For a holiday, Mercury loveth the Pullman Express, and a short hour with a society paper; anon, brown boots on the pier, and the pleasant combination of Métropole and Monopole. Apollo for his part will urge the horses of the Sun: and, if he leaveth the society weekly to Mercury, yet he loveth well the Magazine. From which omphalos or hub of the universe he will direct his shining team even to the far Hesperides of Richmond or of Windsor. Both iron road and level highway are shunned by the rural Pan, who chooses rather to foot it along the sheep track on the limitless downs or the thwart-leading footpath through copse and spinney, not without pleasant fellowship with feather and fir. Nor does it follow from all this that the god is unsocial. Albeit shy of the company of his more showy brother-deities, he loveth the more unpretentious humankind, especially them that are adscripti glebæ, addicted to the kindly soil and to the working thereof: perfect in no way, only simple, cheery sinners. For he is only half a god after all, and the red earth in him is strong. When the pelting storm drives the wayfarers to the sheltering inn, among the little group on bench and settle Pan has been known to appear at times, in homely guise of hedger-and-ditcher or weather-beaten shepherd from the downs. Strange lore and quaint fancy he will then impart, in the musical Wessex or Mercian he has learned to speak so naturally; though it may not be till many a mile away that you begin to suspect that you have unwittingly talked with him who chased the flying Syrinx in Arcady and turned the tide of fight at Marathon.
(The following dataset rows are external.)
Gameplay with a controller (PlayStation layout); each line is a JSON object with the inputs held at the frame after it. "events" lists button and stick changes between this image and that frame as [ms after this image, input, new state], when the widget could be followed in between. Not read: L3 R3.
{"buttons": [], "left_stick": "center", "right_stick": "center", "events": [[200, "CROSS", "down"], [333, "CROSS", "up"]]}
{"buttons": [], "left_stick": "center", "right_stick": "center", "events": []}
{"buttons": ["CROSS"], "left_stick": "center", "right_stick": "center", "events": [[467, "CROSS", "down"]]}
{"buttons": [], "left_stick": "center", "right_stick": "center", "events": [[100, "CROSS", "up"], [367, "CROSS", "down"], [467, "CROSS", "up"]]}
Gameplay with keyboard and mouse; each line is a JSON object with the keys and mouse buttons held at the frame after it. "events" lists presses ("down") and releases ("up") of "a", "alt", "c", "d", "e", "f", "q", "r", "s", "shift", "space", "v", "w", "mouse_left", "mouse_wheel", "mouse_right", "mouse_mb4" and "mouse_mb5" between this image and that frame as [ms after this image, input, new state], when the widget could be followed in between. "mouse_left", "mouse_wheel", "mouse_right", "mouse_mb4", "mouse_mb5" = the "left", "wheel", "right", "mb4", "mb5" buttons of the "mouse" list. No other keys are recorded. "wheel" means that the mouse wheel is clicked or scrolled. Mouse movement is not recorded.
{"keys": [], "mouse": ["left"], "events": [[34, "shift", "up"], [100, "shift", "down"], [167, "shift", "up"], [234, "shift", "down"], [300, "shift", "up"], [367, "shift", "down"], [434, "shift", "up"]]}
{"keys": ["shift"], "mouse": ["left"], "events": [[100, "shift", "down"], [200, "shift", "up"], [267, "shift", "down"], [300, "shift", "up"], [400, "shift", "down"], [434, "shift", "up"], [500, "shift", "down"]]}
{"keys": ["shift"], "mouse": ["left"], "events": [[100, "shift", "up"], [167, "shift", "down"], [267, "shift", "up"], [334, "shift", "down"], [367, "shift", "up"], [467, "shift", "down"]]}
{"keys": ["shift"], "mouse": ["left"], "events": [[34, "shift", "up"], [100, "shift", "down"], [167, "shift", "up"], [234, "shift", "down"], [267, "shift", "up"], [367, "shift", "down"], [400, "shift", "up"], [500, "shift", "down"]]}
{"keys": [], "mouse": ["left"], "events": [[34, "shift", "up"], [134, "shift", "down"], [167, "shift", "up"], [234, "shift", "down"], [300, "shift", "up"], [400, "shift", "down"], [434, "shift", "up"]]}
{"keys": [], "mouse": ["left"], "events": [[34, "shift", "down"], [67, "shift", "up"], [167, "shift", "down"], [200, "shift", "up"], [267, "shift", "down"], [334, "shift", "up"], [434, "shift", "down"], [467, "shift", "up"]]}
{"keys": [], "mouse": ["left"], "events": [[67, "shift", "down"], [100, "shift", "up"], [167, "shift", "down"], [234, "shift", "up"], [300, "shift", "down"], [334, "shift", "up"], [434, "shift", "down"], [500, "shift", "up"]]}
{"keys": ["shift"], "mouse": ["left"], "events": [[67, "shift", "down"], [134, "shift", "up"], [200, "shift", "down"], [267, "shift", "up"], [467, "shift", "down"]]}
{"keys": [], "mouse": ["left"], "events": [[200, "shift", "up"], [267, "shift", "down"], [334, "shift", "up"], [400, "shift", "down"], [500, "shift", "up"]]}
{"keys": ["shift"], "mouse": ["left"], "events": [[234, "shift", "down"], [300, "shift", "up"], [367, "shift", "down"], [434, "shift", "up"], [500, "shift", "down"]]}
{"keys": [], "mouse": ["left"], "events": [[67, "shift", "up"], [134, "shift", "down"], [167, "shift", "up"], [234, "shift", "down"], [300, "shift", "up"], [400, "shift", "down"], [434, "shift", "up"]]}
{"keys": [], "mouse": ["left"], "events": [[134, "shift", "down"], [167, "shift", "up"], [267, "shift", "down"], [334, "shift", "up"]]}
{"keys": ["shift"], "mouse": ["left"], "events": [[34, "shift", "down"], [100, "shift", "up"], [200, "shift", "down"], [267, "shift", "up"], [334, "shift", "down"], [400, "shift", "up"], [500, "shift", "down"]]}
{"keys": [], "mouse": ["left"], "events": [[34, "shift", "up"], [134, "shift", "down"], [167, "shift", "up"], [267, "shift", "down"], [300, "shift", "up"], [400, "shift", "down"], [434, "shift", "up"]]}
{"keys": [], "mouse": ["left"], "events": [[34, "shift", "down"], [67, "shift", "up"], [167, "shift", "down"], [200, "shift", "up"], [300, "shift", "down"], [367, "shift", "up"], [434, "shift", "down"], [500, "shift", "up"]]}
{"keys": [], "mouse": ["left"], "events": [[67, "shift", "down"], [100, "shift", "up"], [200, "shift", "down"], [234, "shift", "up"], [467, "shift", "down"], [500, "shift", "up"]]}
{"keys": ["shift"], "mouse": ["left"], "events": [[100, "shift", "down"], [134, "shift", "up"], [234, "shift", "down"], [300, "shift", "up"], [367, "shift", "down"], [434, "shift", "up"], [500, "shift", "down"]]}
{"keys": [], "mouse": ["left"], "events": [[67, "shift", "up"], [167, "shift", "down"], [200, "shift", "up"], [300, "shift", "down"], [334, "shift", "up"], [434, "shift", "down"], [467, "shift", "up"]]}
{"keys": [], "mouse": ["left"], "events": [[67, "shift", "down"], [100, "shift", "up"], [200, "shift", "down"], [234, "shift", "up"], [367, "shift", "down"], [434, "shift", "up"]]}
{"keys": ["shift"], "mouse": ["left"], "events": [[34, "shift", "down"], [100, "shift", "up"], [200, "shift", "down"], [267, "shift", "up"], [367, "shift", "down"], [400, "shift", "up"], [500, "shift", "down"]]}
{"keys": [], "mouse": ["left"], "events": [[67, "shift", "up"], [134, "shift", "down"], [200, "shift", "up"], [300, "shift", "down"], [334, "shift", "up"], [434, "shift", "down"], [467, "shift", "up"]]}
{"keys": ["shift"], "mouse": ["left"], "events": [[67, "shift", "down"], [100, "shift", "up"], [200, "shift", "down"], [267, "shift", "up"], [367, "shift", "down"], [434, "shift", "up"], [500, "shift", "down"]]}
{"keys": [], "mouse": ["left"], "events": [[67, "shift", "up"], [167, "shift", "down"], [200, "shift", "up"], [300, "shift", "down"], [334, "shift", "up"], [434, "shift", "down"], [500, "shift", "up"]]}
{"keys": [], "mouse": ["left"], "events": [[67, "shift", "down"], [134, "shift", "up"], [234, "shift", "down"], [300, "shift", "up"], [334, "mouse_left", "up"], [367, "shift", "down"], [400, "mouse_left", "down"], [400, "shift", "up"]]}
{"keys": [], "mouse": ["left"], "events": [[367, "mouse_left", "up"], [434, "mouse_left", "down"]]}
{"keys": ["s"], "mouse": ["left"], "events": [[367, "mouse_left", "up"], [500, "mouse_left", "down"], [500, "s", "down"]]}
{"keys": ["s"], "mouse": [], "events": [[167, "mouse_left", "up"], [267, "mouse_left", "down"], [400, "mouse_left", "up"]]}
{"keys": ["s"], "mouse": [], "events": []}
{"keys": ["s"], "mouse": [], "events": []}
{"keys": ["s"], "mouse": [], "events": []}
Yes: to-day the iron horse has searched the country through -- east and west, north and south -- bringing with it Commercialism, whose god is Jerry, and who studs the hills with stucco and garrotes the streams with the girder. Bringing, too, into every nook and corner fashion and chatter, the tailor-made gown and the eyeglass. Happily a great part is still spared -- how great these others fortunately do not know -- in which the rural Pan and his following may hide their heads for yet a little longer, until the growing tyranny has invaded the last common, spinney, and sheep-down, and driven the kindly god, the well-wisher to man -- whither?